--- TASK ITEM A ---
Answer these questions from the essay on following dreams, one line each:
(i) In the opening paragraph, what three things does the writer ask why we should live life without?
(ii) Which television show do people audition for in the essay's example of circumstantial success?
(iii) What does the man say it is better to develop instead of wanting something and taking shortcuts?
--- TASK ITEM B ---
Pick up the essay on following dreams after its final sentence and carry it forward in the same voice.

The title can seem quite misleading at first. Why shouldn’t we follow our dreams? Why should we have to live life without any desires, without any ambitions, or without any goals?

But reading the article, I wholeheartedly agree with everything this man said. Too many people today have the mindset that as long as you want something, you’ll get it. Too many people today expect rewards without putting in the work and dedication involved and too many people today are given credit for work that is sub-standard in quality and performance. People also forget to realize the fact that a lot of success is circumstantial as well, and even perseverance, a desire to do well, and hard work can only go so far. Case in point, there are many, many musicians that have refined their craft, that have practiced for years and worked through many projects and are only able to gain a fairly small but close following of fans. At the same time, there are people that decide to audition for American Idol because their parents tell them that they’re good, and end up gaining worldwide recognition, record deals and outstanding wealth.

This man outlined the difference between “following dreams” and showing perseverance, dedication and willpower to succeed. The man points out that we all want something greater than what we have now, and we all wish we could have it. However, he also states that it is better to develop skills, abilities and talents that you can be proud of rather than wanting something and taking shortcuts to achieve it. Even if you never go anywhere with your profession of choice, at least you can tell others that you can do it and that you’re good at it.

--- RECORD EXCERPTS ---
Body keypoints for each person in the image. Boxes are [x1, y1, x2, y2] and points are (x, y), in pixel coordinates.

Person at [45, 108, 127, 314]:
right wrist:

...

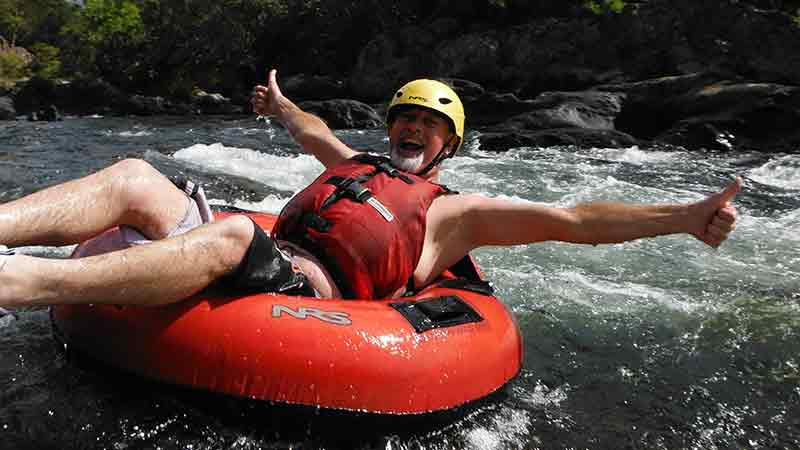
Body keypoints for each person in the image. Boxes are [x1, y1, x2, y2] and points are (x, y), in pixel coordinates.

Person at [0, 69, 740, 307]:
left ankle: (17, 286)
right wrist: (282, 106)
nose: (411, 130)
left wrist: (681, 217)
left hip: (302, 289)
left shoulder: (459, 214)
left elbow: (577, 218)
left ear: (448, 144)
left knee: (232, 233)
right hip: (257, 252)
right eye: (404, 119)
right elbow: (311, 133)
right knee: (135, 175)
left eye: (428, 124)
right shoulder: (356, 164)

--- EXERCISE OUTPUT A ---
(i) Desires, ambitions and goals.
(ii) American Idol.
(iii) Skills, abilities and talents you can be proud of.

--- EXERCISE OUTPUT B ---
If all we do is “follow our dreams”, will it guarantee success in the long run? Or will it just be a neverending illusion of faith and self-gratification? I don’t believe in chasing dreams, but I believe that you should always strive to be good at something. If it takes you somewhere, that’s great. However, there are always going to be people that have everything going for them, that live fantastic, pleasurable lives…and there will always be people that are doomed to a miserable, meagre existence. After all, we have janitors for a reason; someone has to clean the toilets. It’s foolish and impractical to WANT to be something, or WANT to be like somebody. We can only play with the cards that we’re dealt and see wherever that takes us.